For me it has never been Sam who was the problem, rather the way our society is organised. Sam has been a joy to raise. He has kept our feet firmly on the ground and reminds us every day of the things in life that are worth having. He has compensated for his speech difficulties in so many different ways. He is, for example, much more observant of other people than ordinary children of his age. A friend of ours whose child suffers from juvenile arthritis remarked recently on how well Sam anticipated her son's needs. Sam and children like him have a great amount to offer if only we are willing to stop and learn from them.
The conjunction of the Special Olympics with the annual race for points in the Leaving Certificate should lead us to ponder where our society is going. For many years I have taught and examined some of the State's brightest young people. I think I have a fairly good idea of what third-level exams can and cannot assess (and I am also aware that many of this country's brightest young people are prevented by economic or social circumstances from ever reaching my door). A child like Sam takes us away from the middle-class focus on points and careers and brings us back to basics.
I am reminded of a lawyer in Ecuador whom we knew some years ago. He had been a law student in the United States during the late 1960s at a time when the hippie movement was flowering. He told us he used to look at these middle-class drop-outs who had been raised with all the things so many people in his country lacked - homes, education, a comfortable income - and wonder what they were protesting about. He was struggling to gain an education so that he could go back and use his skills for the benefit of his country and ensure that more of his compatriots had access to the things the hippies had turned their backs on.

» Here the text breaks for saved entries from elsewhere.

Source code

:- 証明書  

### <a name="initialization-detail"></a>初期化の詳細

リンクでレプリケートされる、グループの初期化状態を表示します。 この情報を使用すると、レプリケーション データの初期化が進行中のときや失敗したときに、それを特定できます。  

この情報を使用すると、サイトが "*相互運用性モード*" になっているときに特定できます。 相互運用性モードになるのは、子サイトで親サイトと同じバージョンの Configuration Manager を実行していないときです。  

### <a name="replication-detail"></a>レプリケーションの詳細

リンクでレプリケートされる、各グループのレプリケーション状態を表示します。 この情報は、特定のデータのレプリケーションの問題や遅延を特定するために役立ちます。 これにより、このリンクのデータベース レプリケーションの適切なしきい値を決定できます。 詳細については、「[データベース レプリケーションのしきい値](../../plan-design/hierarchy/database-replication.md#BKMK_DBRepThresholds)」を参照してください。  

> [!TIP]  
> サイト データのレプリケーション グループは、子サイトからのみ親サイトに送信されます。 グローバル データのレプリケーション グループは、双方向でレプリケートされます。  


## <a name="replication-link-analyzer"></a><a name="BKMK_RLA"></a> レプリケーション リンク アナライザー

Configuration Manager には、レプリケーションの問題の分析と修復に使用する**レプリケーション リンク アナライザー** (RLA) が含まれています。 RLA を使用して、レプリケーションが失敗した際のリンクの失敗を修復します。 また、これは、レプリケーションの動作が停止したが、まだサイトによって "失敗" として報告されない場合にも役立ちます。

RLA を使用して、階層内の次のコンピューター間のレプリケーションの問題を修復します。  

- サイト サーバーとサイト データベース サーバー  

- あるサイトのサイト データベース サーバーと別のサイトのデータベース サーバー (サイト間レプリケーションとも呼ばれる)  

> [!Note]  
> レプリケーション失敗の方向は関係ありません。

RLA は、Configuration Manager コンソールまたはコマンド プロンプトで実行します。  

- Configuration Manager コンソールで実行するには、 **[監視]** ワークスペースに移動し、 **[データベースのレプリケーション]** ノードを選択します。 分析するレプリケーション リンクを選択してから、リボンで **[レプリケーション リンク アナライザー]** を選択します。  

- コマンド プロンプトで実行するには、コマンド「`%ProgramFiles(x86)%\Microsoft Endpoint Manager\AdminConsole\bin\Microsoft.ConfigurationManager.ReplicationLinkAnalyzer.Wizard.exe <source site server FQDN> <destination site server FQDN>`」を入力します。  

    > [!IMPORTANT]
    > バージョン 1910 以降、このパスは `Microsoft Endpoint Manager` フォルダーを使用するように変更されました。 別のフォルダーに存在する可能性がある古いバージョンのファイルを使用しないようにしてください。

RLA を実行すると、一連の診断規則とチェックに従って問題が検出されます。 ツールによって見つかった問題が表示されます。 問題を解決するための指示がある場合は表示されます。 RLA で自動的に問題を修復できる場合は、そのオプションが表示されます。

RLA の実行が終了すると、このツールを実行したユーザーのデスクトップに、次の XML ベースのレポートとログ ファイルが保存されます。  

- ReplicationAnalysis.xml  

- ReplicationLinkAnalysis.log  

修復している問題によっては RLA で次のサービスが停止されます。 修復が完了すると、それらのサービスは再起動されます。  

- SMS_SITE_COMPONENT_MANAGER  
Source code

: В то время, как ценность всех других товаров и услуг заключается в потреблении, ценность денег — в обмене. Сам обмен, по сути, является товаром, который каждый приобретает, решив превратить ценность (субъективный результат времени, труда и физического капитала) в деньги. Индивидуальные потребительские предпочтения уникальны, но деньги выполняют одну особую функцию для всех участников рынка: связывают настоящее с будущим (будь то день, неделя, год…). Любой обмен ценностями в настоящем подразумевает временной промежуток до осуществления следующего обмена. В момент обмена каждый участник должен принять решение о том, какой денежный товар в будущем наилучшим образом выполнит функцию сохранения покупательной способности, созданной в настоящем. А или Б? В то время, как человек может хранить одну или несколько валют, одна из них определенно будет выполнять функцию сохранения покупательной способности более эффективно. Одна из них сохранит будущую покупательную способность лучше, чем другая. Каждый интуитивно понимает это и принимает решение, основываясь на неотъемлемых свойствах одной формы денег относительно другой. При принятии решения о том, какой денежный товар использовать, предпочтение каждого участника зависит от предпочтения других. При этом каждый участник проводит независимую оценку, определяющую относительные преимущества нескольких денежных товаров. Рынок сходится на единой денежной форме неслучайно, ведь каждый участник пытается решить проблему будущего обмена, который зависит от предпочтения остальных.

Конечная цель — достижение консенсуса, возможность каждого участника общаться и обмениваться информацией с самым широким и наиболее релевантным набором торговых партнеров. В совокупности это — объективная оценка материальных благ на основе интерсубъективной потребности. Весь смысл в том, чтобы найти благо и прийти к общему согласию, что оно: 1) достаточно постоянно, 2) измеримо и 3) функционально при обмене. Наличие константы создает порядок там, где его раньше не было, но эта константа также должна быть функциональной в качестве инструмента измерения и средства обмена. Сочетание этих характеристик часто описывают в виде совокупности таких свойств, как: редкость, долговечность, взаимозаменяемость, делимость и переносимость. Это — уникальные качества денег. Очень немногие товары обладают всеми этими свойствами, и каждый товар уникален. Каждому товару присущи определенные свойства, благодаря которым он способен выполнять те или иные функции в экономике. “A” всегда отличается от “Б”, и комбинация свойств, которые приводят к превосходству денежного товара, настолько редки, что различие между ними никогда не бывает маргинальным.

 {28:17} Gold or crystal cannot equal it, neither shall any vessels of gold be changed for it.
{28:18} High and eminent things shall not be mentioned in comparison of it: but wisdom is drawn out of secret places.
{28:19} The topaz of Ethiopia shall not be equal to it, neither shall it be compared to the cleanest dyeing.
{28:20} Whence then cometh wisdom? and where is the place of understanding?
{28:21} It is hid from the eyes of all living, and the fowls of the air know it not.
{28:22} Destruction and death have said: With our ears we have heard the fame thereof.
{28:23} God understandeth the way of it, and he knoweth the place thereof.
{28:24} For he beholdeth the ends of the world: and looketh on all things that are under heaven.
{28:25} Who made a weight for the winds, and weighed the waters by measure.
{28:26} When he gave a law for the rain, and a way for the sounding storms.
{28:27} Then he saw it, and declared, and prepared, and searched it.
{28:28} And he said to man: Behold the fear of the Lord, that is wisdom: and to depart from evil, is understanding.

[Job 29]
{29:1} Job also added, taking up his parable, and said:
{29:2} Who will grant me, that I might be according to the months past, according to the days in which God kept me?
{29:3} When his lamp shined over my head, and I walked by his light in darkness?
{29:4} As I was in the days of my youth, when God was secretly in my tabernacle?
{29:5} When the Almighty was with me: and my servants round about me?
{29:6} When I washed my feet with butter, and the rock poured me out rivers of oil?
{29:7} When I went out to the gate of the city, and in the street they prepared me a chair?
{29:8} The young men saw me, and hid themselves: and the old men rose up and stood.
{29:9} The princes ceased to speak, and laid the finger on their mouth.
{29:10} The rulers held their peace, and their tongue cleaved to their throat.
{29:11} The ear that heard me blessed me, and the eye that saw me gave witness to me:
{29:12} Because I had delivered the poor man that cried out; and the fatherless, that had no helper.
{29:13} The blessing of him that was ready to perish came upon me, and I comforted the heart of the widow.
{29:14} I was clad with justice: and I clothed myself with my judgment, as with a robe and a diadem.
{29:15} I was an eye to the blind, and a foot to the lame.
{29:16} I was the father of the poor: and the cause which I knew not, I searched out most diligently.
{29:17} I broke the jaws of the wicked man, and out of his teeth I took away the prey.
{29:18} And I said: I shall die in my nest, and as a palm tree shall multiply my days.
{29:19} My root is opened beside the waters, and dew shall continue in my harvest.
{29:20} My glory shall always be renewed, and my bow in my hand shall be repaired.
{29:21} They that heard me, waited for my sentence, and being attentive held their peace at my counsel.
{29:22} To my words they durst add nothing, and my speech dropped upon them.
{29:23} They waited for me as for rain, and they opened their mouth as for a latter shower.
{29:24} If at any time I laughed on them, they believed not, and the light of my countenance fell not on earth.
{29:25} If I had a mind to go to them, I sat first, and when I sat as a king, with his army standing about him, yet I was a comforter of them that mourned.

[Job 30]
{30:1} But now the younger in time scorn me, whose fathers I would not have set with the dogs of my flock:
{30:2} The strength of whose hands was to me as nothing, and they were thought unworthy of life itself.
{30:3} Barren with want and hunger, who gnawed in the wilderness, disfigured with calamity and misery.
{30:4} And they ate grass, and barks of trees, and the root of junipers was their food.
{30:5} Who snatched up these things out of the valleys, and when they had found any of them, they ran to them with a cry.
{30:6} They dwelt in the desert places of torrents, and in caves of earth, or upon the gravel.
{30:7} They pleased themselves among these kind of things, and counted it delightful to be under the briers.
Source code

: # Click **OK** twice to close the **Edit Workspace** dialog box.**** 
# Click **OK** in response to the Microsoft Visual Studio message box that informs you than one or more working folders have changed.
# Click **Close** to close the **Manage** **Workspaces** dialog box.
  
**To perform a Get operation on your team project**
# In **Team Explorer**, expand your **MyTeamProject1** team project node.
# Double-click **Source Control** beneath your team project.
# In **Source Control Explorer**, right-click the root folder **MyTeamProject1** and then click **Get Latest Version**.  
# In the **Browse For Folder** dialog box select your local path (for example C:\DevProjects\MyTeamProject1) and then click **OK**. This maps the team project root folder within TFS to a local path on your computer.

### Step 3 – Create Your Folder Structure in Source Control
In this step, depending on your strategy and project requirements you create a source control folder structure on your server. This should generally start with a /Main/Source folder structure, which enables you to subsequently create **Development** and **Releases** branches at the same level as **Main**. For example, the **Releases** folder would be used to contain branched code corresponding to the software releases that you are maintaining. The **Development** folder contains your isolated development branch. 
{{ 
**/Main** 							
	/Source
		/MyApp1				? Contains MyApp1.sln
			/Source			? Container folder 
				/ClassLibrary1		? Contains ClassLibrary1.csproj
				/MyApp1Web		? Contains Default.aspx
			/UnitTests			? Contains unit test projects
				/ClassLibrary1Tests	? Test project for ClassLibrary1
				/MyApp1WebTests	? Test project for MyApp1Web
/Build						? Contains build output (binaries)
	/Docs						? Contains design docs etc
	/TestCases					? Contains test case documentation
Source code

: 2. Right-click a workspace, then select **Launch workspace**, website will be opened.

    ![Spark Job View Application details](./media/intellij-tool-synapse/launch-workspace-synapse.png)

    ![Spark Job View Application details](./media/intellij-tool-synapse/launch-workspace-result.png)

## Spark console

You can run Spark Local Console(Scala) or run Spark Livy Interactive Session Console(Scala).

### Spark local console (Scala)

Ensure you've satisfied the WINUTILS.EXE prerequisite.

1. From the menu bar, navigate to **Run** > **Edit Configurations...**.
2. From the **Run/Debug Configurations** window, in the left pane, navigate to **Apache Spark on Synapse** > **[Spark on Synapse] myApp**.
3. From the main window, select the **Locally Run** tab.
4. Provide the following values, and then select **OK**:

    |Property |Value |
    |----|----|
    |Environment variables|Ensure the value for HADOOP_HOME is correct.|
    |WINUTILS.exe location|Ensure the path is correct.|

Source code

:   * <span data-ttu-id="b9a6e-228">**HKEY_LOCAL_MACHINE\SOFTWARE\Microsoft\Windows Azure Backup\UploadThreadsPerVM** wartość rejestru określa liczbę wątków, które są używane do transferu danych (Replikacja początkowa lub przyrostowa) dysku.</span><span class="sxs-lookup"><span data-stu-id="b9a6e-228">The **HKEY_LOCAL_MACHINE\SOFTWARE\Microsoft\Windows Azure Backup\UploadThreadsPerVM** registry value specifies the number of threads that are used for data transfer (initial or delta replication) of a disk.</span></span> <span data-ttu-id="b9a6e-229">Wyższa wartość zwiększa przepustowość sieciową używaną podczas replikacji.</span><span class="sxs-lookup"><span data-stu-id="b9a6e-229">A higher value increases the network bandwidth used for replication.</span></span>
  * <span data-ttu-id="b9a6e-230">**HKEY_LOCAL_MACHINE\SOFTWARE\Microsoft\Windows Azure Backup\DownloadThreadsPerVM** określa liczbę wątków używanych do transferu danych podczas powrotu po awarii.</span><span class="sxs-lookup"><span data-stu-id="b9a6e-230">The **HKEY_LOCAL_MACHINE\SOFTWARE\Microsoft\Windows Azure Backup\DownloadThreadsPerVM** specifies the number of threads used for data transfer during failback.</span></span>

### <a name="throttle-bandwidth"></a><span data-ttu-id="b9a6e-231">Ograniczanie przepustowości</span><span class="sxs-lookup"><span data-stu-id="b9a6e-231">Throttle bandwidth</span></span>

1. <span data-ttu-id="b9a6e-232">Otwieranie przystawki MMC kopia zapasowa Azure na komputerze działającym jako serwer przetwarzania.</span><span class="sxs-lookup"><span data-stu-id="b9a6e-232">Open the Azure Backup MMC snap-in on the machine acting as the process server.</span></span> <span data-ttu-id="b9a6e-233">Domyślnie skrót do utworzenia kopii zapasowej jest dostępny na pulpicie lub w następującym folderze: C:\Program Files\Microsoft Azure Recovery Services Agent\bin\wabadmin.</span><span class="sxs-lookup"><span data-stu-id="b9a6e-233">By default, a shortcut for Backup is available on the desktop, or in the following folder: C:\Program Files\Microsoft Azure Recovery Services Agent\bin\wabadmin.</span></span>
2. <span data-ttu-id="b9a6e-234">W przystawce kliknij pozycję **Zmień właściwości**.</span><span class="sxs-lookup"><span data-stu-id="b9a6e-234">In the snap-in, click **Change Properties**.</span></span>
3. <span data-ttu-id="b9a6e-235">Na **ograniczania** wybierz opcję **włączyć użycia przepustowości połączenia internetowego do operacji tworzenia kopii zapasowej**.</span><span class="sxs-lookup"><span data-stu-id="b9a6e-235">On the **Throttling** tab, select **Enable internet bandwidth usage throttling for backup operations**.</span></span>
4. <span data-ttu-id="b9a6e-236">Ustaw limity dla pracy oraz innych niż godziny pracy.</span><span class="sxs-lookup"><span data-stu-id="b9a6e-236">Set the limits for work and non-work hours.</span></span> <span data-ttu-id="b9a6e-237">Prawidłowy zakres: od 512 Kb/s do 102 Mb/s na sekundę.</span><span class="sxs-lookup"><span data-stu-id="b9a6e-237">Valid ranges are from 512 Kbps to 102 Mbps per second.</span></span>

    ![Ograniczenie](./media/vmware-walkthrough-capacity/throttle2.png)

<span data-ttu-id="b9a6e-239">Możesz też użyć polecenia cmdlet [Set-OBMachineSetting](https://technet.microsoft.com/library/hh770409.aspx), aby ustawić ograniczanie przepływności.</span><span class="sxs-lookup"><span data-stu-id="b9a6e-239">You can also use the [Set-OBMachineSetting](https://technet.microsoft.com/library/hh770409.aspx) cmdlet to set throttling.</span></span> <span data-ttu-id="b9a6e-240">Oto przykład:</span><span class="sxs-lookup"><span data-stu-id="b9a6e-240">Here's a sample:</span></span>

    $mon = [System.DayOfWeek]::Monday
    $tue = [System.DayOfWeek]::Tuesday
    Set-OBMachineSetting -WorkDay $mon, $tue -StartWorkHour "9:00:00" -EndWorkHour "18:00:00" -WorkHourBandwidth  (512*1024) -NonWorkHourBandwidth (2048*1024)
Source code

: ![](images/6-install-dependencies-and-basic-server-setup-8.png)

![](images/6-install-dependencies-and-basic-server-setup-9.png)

In the end examinations and points are important only to the extent that they allow young people to employ their skills in a way that fulfils them and contributes to the well-being of others. What I wish for Sam, as for every special needs child, is that he may find an occupation that is satisfying for him and that he may find happiness with a partner and children of his own. He may not be able to speak very articulately to them but I know he will make a fine father.
It is surely not too much to ask of the state that it stretches its definition of nationhood to include Sam and children like him so that they have the attention, education and training for life to which they, as much as the highest points scorers in the Leaving, are entitled. Of course Ireland must encourage its bright young people, the country's future leaders; but a nation's level of civilisation is judged by the way it treats its most vulnerable members.
I wish good luck to all the Special Olympics athletes, their carers and the volunteers who have given up their holidays to participate in what will surely be a glorious event. I hope this will be a turning point in the nation's treatment of people with disabilities and their families. Let us not have to look back in a few years' time and reflect that the choice of Ireland as a venue for the Special Olympics was bitterly ironic.